Episode 8.1
That lyin' basdun. I knew Hansard weren't exactly the loyal type, but I never thought he'd scorn a friend, so.
To know the whereabouts of mine kin, and not tell me! Even worse, to make a deal wi' that invisible hellion. She that stole Goron's knockers away, and those from my clan as well. She that works for Baines and Grayle, them that we'd agreed were evil! Had they not killed a man wi' a demonic parasite? Had I not nearly died of the same? What were ye thinkin', Hansard?
This an' more I wanted to shout at him. Why would ye trust her?
We likes to think we bested her before, with my crafty stealin' of the phoenix egg. But truth be told, she could've ended us if she'd wanted. Perhaps only luck that she din't notice my bluecap riffling through her pockets back then.

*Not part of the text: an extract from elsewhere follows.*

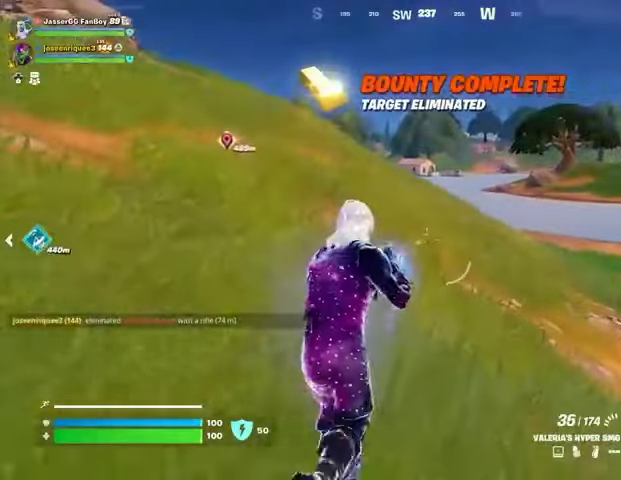
{"buttons": ["R1"], "left_stick": "up", "right_stick": "center", "events": [[67, "L3", "up"], [500, "R1", "down"]]}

So here I sits, staring moodily at my bluecap and the egg inside. Daren't remove it, in case I throws it against a wall in anger.
'Shoulda known,' I mutters to meself. 'Business partners. Ha! Ye weren't one fer keepin' promises.'
'You all right there, kid?'
'Tis a man, leaning over the back of his seat on the bus. Snuck on, I did, and hoping I won't be asked for fare. My new costume ain't as tawdry as Hansard's pick, but now I'm wishing for a wider brim of a hat to hide under.
'Fine, mister,' I says, and cross my arms around my lantern. He looks dubious, but turns back round.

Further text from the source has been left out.